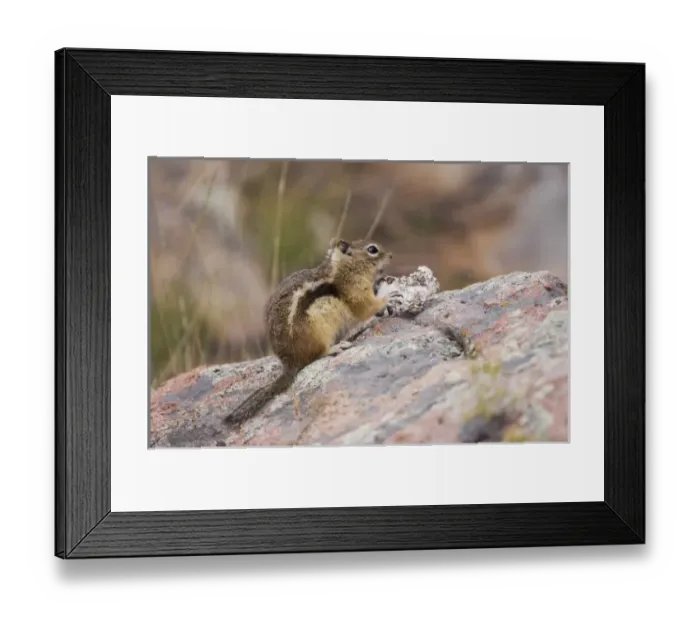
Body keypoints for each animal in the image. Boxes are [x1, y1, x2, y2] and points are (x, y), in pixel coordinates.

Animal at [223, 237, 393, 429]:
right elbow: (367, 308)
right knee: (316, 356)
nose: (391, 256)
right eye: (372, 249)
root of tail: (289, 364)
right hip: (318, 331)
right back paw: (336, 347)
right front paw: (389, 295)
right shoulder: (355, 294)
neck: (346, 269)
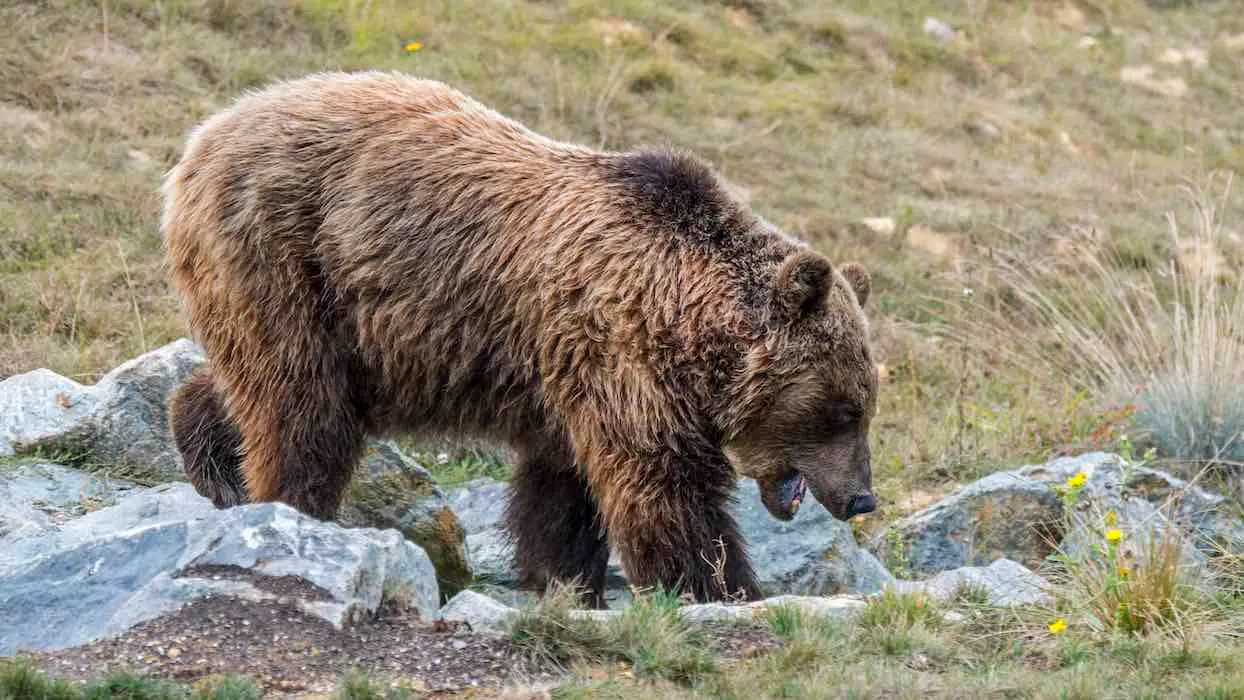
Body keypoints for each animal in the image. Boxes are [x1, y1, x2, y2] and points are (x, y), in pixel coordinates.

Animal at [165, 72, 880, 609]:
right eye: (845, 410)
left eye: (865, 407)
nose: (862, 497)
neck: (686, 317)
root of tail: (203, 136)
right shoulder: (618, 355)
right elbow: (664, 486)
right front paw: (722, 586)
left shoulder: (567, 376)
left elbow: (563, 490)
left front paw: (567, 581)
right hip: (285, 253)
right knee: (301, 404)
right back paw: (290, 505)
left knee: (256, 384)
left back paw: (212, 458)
■ ■ ■ ■ ■
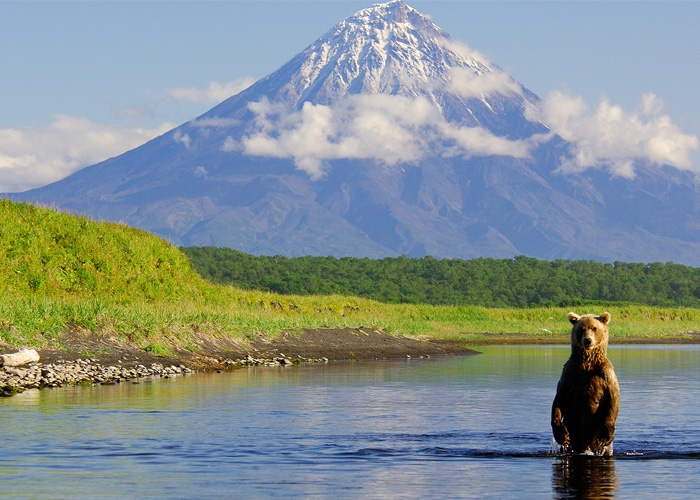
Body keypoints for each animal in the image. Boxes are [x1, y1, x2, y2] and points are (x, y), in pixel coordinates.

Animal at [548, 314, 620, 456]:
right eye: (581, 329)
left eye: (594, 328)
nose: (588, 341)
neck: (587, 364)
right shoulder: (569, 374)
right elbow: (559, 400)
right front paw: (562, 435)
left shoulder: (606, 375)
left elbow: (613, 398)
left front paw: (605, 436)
■ ■ ■ ■ ■
→ **Brief**
Please return the lines above that run from the line containing "root of tail: (289, 364)" to the line containing "neck: (346, 269)", inclusive, exactly and with no other lines.

→ **Task response**
root of tail: (289, 364)
right hip: (318, 331)
right back paw: (336, 347)
right front paw: (389, 295)
right shoulder: (355, 294)
neck: (346, 269)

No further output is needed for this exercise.